You don’t use doll hair de-tangler on American Girl Dolls. Like ever. If you have a curly hair American Girl Doll, such as the one we have, you should only use water and your fingers to de-tangle and style the hair. Here was my face when I read that last part:
Of course you do.
So, I gave the doll’s hair an epic rinse before breaking out all of my hair implements in order to wrangle it back into some semblance of a style. And of course, I was trying to do this as covertly as possible lest M wander through the kitchen and spy what I’ve done to her doll, thereby rendering it persona non grata in her purview. About half a dozen hair balls later, I ended up with this:
Not great, but not bad. And here we are about a year later with more dolls in need of hair care. So knowing what not to do, I am going to jump in to figure out what I should do for this particular type of hair. More googling confirms that finger detangling is the way to go to restore hair like Cecile’s. As for Addy’s, the recommendations include Downy Dunk, finger detangling combined with toothbrush styling, or just straight-up washing with baby shampoo. The more links I clicked, the more information spooled out. The more information that spooled out, the more it was beginning to look like Addy and Cecile were going to be added to the wash day line-up, right beside M, C, and V. “Washing and styling” two more heads? To you sir, I say no, no, and again no.
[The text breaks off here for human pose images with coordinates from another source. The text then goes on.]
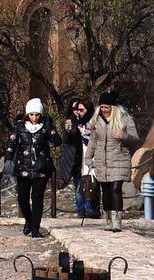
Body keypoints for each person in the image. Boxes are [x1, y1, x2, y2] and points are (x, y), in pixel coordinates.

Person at [84, 91, 143, 232]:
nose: (104, 110)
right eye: (102, 107)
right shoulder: (96, 120)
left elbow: (135, 139)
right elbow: (93, 140)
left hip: (119, 159)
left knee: (115, 189)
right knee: (105, 190)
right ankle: (108, 219)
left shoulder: (124, 119)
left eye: (107, 107)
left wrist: (123, 135)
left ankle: (117, 220)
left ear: (113, 107)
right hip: (101, 160)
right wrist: (88, 157)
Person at [3, 98, 61, 238]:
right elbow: (11, 144)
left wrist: (50, 128)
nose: (34, 118)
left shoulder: (45, 127)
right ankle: (28, 220)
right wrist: (8, 159)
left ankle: (35, 228)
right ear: (27, 114)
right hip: (23, 167)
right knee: (22, 199)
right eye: (31, 114)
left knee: (37, 199)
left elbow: (57, 141)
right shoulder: (19, 127)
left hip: (40, 168)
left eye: (37, 114)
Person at [57, 97, 98, 219]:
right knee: (79, 184)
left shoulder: (92, 121)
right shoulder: (70, 121)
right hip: (75, 159)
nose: (77, 111)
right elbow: (66, 141)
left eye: (80, 109)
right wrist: (68, 131)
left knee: (92, 184)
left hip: (91, 158)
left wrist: (85, 131)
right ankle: (81, 210)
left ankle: (92, 210)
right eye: (74, 109)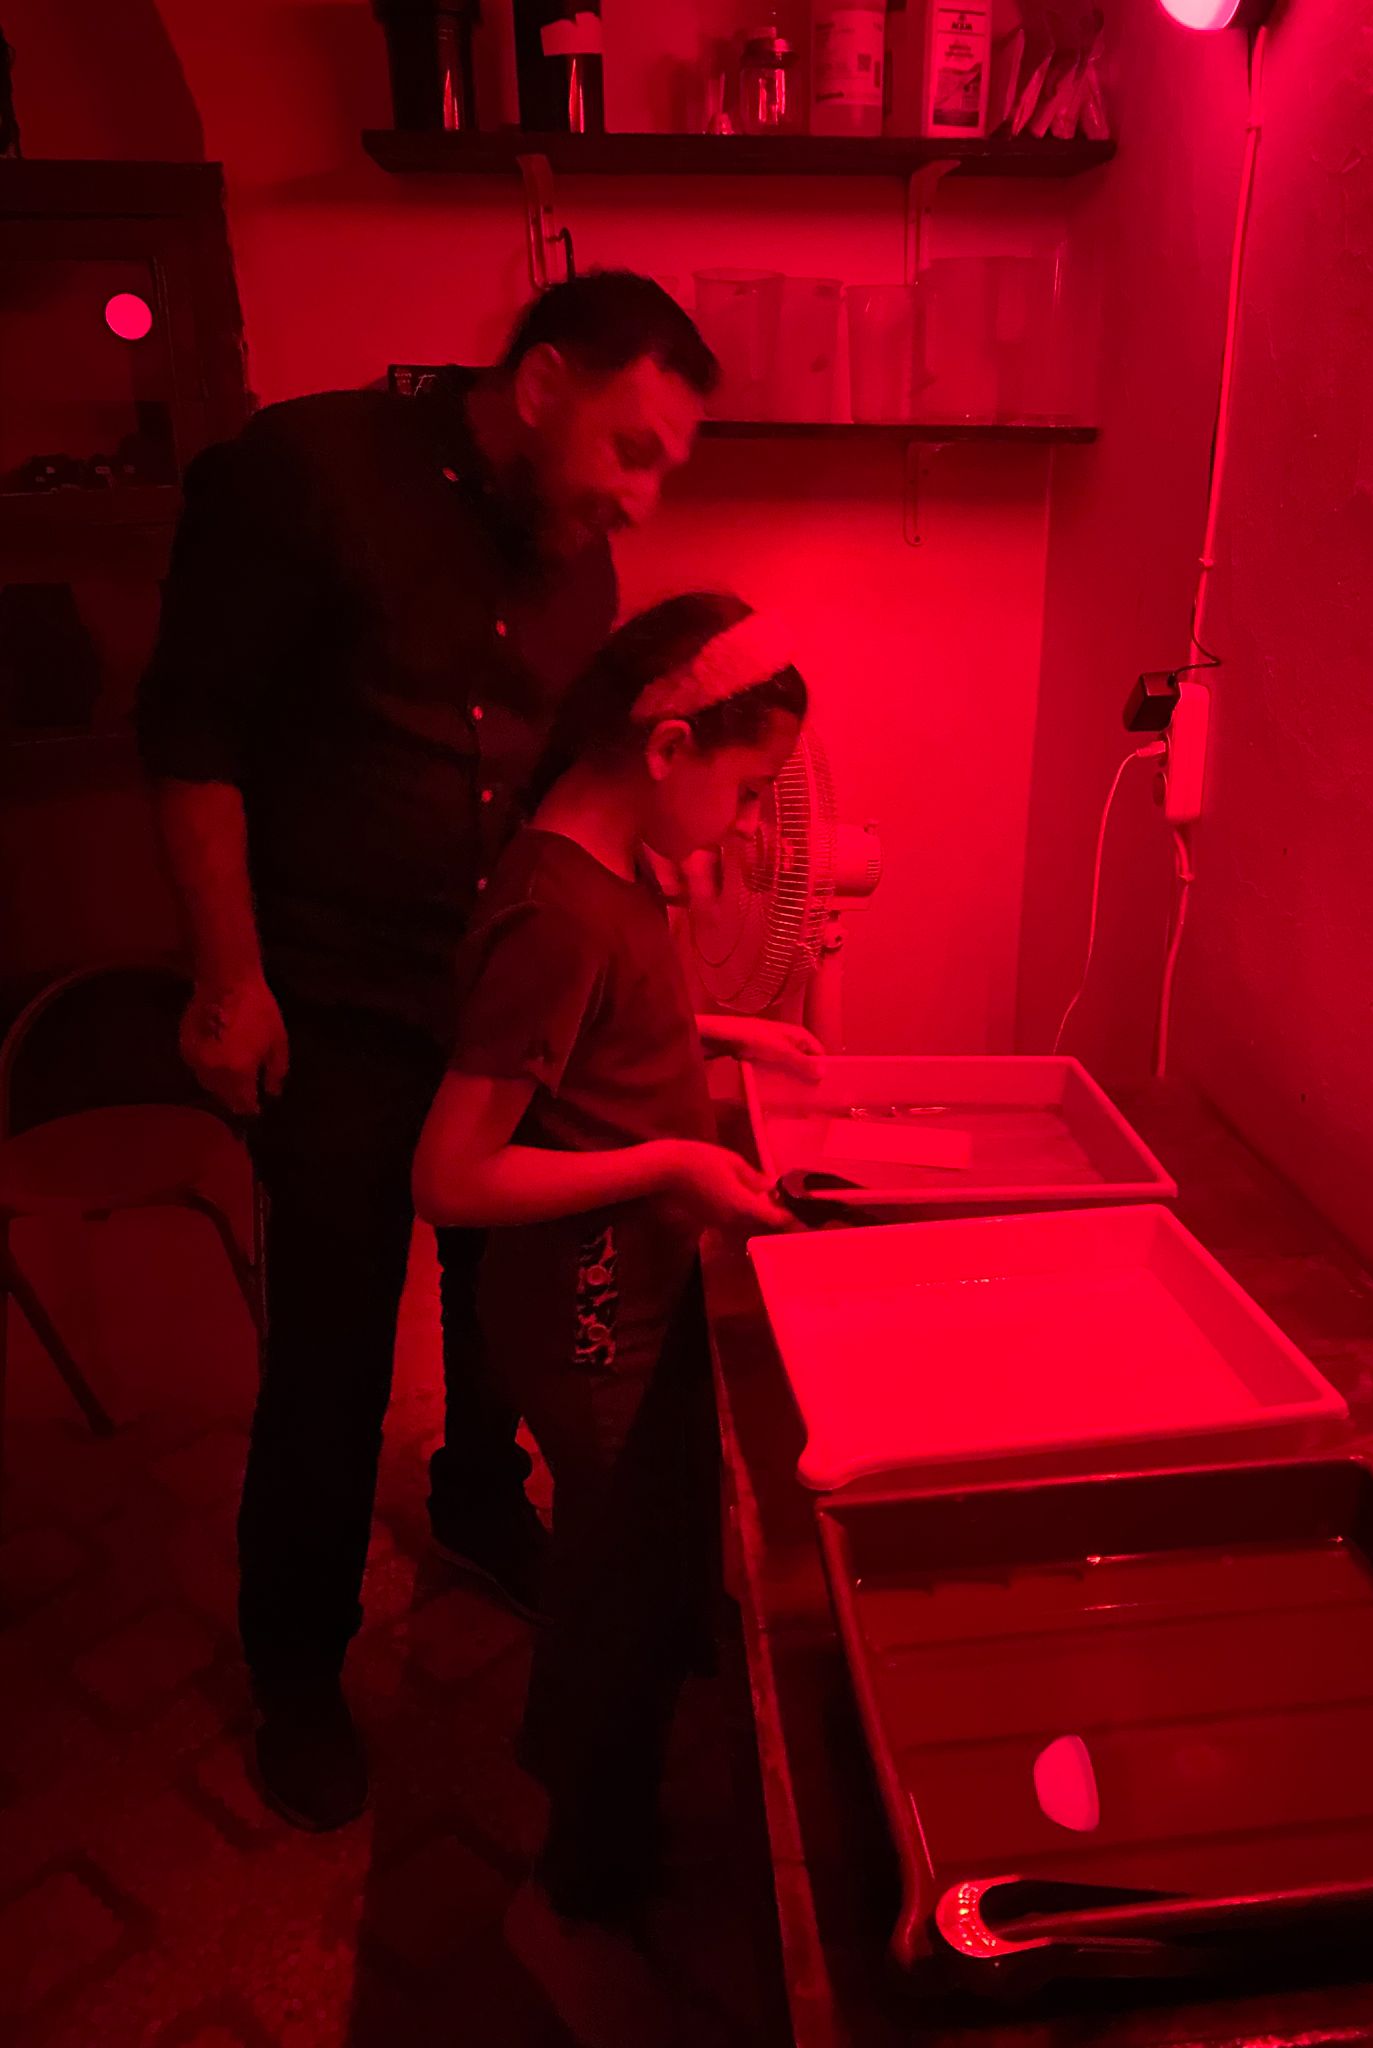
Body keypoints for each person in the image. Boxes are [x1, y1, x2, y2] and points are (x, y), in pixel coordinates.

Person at [135, 274, 718, 1832]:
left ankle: (475, 1496)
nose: (644, 499)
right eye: (636, 448)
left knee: (503, 1297)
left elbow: (566, 783)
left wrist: (656, 865)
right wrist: (227, 980)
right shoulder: (303, 477)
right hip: (322, 1001)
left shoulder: (577, 565)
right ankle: (300, 1668)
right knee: (329, 1353)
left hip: (485, 1007)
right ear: (539, 384)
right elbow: (191, 736)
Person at [412, 593, 817, 1917]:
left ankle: (588, 1760)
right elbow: (453, 1175)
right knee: (616, 1584)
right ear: (667, 749)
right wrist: (673, 1167)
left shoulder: (604, 873)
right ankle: (582, 1885)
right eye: (751, 790)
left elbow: (603, 1053)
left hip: (630, 1297)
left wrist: (731, 1043)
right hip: (592, 1315)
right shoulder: (558, 915)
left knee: (629, 1568)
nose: (754, 824)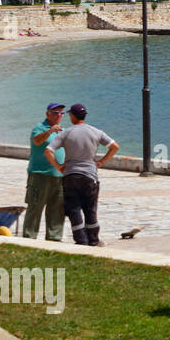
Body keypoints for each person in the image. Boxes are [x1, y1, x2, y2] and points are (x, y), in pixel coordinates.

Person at [45, 103, 118, 247]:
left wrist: (59, 167)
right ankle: (93, 240)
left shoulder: (66, 133)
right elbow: (114, 146)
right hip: (90, 176)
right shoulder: (96, 132)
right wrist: (101, 162)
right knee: (90, 209)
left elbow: (48, 151)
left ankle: (81, 240)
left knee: (73, 208)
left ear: (72, 116)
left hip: (71, 175)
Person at [23, 102, 67, 241]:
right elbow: (36, 141)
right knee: (35, 208)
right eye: (55, 112)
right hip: (39, 175)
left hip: (59, 176)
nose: (58, 115)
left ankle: (54, 238)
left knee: (57, 210)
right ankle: (29, 238)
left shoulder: (63, 131)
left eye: (61, 113)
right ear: (47, 113)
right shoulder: (39, 128)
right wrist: (49, 131)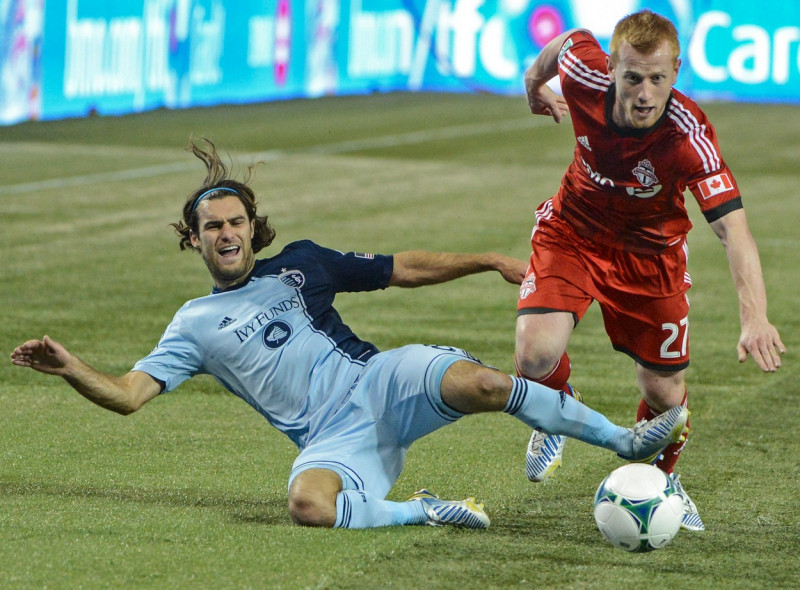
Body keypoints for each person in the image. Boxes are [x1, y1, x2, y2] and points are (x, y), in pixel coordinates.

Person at [11, 139, 690, 530]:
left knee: (484, 381)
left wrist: (485, 260)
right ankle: (420, 511)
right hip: (330, 439)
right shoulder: (191, 325)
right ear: (192, 241)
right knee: (308, 506)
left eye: (234, 222)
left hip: (381, 380)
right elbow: (130, 395)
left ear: (252, 227)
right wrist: (72, 367)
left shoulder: (303, 264)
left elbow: (402, 269)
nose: (225, 233)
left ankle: (623, 440)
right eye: (211, 227)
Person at [516, 9, 785, 532]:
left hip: (651, 258)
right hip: (574, 231)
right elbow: (568, 41)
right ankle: (557, 412)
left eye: (657, 79)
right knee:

The biggest take away in this entire exercise has been that I would rather fill out paperwork and send them both to the American Girl Doll hospital for a “wellness check” and “hair styling” (i.e. swap out the old head for a new one), rather than spend a Sunday afternoon finger styling synthetic hair on a doll that I spend more time interacting with than it’s nominal owners.
Yes, there is a teachable moment here. Yes, I will more than likely set up both M and C with the various tools needed to transform our kitchen into a doll sized hair salon. And once we have successfully coiffed Cecile and Addy, they’ll be returned to their respective perches for V to have at when none of us expect it. And I will continue to dress them, match their socks and shoes, and keep them as close to pristine as possible. It would seem I’ve gotten my very own — well, two — American Girl Doll, afterall. Better late than never, I suppose.